Start of SUPPLIED MATERIAL
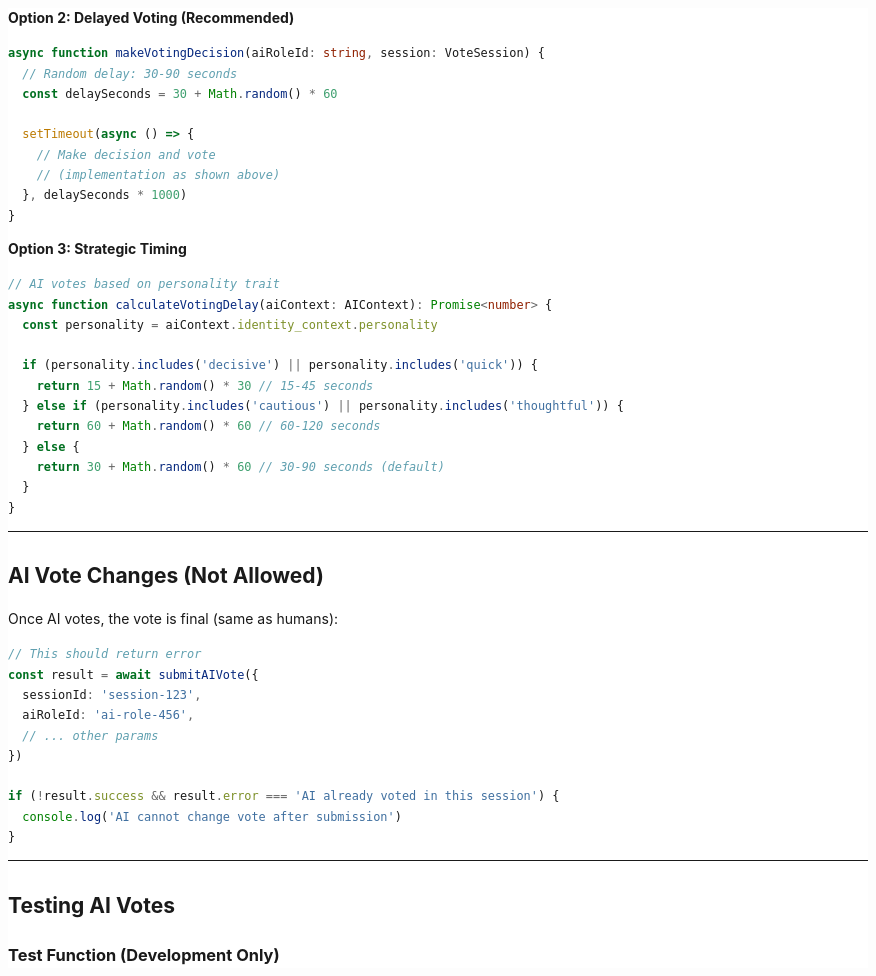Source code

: **Option 2: Delayed Voting (Recommended)**
```typescript
async function makeVotingDecision(aiRoleId: string, session: VoteSession) {
  // Random delay: 30-90 seconds
  const delaySeconds = 30 + Math.random() * 60

  setTimeout(async () => {
    // Make decision and vote
    // (implementation as shown above)
  }, delaySeconds * 1000)
}
```

**Option 3: Strategic Timing**
```typescript
// AI votes based on personality trait
async function calculateVotingDelay(aiContext: AIContext): Promise<number> {
  const personality = aiContext.identity_context.personality

  if (personality.includes('decisive') || personality.includes('quick')) {
    return 15 + Math.random() * 30 // 15-45 seconds
  } else if (personality.includes('cautious') || personality.includes('thoughtful')) {
    return 60 + Math.random() * 60 // 60-120 seconds
  } else {
    return 30 + Math.random() * 60 // 30-90 seconds (default)
  }
}
```

---

## AI Vote Changes (Not Allowed)

Once AI votes, the vote is final (same as humans):

```typescript
// This should return error
const result = await submitAIVote({
  sessionId: 'session-123',
  aiRoleId: 'ai-role-456',
  // ... other params
})

if (!result.success && result.error === 'AI already voted in this session') {
  console.log('AI cannot change vote after submission')
}
```

---

## Testing AI Votes

### **Test Function (Development Only)**
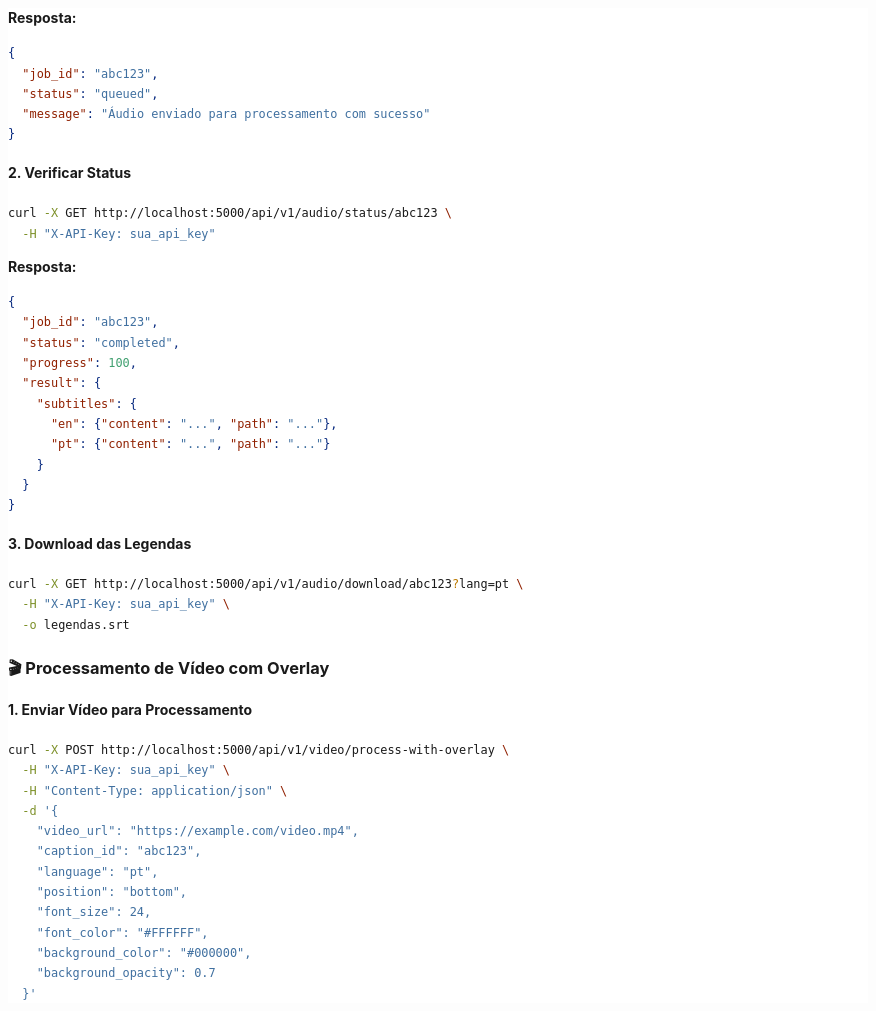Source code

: **Resposta:**
```json
{
  "job_id": "abc123",
  "status": "queued",
  "message": "Áudio enviado para processamento com sucesso"
}
```

#### 2. Verificar Status
```bash
curl -X GET http://localhost:5000/api/v1/audio/status/abc123 \
  -H "X-API-Key: sua_api_key"
```

**Resposta:**
```json
{
  "job_id": "abc123",
  "status": "completed",
  "progress": 100,
  "result": {
    "subtitles": {
      "en": {"content": "...", "path": "..."},
      "pt": {"content": "...", "path": "..."}
    }
  }
}
```

#### 3. Download das Legendas
```bash
curl -X GET http://localhost:5000/api/v1/audio/download/abc123?lang=pt \
  -H "X-API-Key: sua_api_key" \
  -o legendas.srt
```

### 🎬 Processamento de Vídeo com Overlay

#### 1. Enviar Vídeo para Processamento
```bash
curl -X POST http://localhost:5000/api/v1/video/process-with-overlay \
  -H "X-API-Key: sua_api_key" \
  -H "Content-Type: application/json" \
  -d '{
    "video_url": "https://example.com/video.mp4",
    "caption_id": "abc123",
    "language": "pt",
    "position": "bottom",
    "font_size": 24,
    "font_color": "#FFFFFF",
    "background_color": "#000000",
    "background_opacity": 0.7
  }'
```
End of SUPPLIED MATERIAL
**ABOUT THIS EXERCISE:**
The response consists of the lines above that contain "error".

**YOUR RESPONSE:**
// This should return error
if (!result.success && result.error === 'AI already voted in this session') {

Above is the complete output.